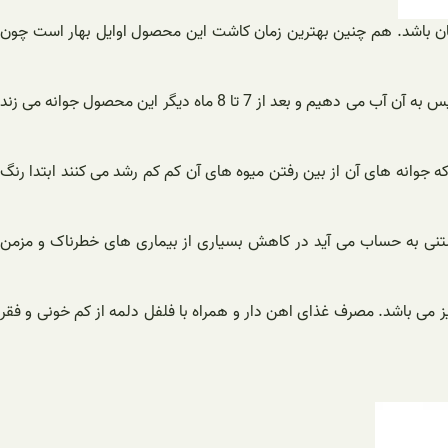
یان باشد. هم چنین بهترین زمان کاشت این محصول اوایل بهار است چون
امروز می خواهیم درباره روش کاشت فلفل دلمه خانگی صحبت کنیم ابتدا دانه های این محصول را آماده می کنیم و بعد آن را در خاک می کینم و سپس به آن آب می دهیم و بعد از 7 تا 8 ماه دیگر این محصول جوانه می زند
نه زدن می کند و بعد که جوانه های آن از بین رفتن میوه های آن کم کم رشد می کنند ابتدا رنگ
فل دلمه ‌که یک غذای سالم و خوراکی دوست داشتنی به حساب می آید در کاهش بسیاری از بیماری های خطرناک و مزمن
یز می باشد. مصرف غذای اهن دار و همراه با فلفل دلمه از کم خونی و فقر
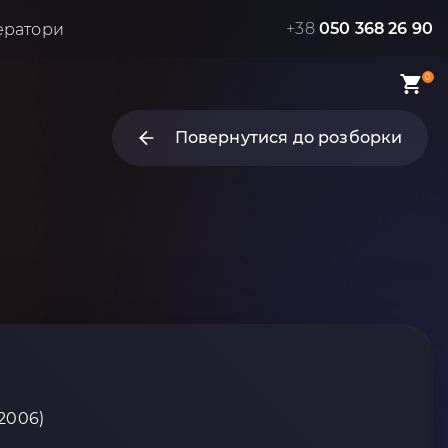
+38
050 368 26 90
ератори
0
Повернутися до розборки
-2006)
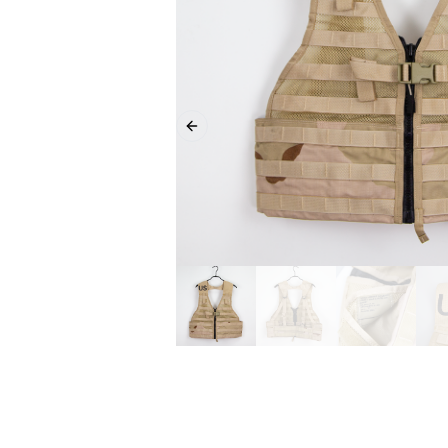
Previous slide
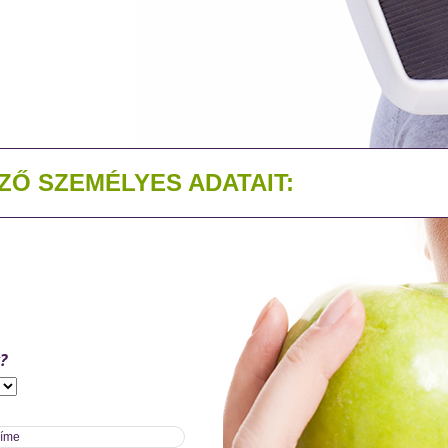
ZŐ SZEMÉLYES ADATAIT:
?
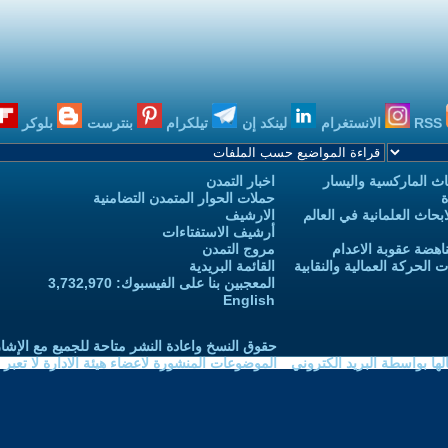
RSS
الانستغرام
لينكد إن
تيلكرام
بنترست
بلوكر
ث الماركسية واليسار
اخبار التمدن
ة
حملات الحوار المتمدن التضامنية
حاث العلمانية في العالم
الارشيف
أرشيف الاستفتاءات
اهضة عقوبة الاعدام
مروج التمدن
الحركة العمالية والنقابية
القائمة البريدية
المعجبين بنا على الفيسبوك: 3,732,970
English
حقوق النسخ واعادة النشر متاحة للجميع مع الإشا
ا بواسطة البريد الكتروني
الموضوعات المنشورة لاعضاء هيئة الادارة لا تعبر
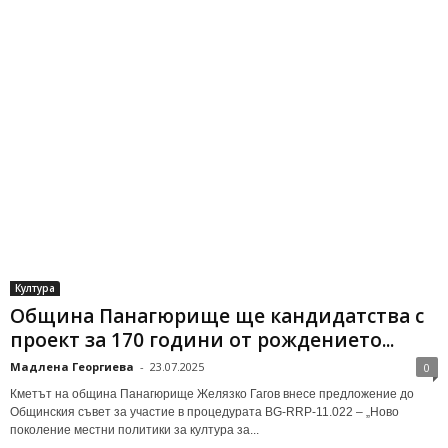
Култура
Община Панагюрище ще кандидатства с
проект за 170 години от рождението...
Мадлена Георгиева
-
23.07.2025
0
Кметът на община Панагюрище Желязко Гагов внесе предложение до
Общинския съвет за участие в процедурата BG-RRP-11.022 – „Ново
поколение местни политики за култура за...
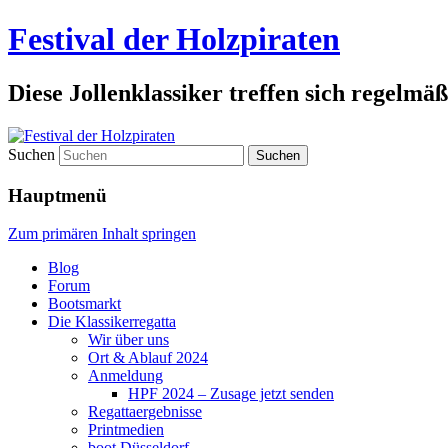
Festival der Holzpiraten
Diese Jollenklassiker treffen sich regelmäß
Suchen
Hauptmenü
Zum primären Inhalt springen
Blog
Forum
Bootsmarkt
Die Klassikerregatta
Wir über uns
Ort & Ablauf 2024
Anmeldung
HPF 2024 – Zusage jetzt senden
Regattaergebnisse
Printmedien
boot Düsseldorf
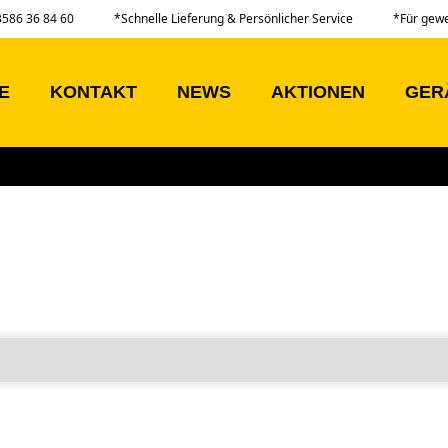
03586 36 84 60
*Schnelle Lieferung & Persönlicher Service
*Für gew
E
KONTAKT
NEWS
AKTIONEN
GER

### What the task asks
Starting at the first entry above and ending at the last, write everything out exactly except the pictures.

### Completed task
یان باشد. هم چنین بهترین زمان کاشت این محصول اوایل بهار است چون
امروز می خواهیم درباره روش کاشت فلفل دلمه خانگی صحبت کنیم ابتدا دانه های این محصول را آماده می کنیم و بعد آن را در خاک می کینم و سپس به آن آب می دهیم و بعد از 7 تا 8 ماه دیگر این محصول جوانه می زند
نه زدن می کند و بعد که جوانه های آن از بین رفتن میوه های آن کم کم رشد می کنند ابتدا رنگ
فل دلمه ‌که یک غذای سالم و خوراکی دوست داشتنی به حساب می آید در کاهش بسیاری از بیماری های خطرناک و مزمن
یز می باشد. مصرف غذای اهن دار و همراه با فلفل دلمه از کم خونی و فقر
+38
050 368 26 90
ератори
0
Повернутися до розборки
-2006)
Previous slide
ZŐ SZEMÉLYES ADATAIT:
?
RSS
الانستغرام
لينكد إن
تيلكرام
بنترست
بلوكر
ث الماركسية واليسار
اخبار التمدن
ة
حملات الحوار المتمدن التضامنية
حاث العلمانية في العالم
الارشيف
أرشيف الاستفتاءات
اهضة عقوبة الاعدام
مروج التمدن
الحركة العمالية والنقابية
القائمة البريدية
المعجبين بنا على الفيسبوك: 3,732,970
English
حقوق النسخ واعادة النشر متاحة للجميع مع الإشا
ا بواسطة البريد الكتروني
الموضوعات المنشورة لاعضاء هيئة الادارة لا تعبر
Култура
Община Панагюрище ще кандидатства с
проект за 170 години от рождението...
Мадлена Георгиева
-
23.07.2025
0
Кметът на община Панагюрище Желязко Гагов внесе предложение до
Общинския съвет за участие в процедурата BG-RRP-11.022 – „Ново
поколение местни политики за култура за...
Festival der Holzpiraten
Diese Jollenklassiker treffen sich regelmäß
Suchen
Hauptmenü
Zum primären Inhalt springen
Blog
Forum
Bootsmarkt
Die Klassikerregatta
Wir über uns
Ort & Ablauf 2024
Anmeldung
HPF 2024 – Zusage jetzt senden
Regattaergebnisse
Printmedien
boot Düsseldorf
03586 36 84 60
*Schnelle Lieferung & Persönlicher Service
*Für gew
E
KONTAKT
NEWS
AKTIONEN
GER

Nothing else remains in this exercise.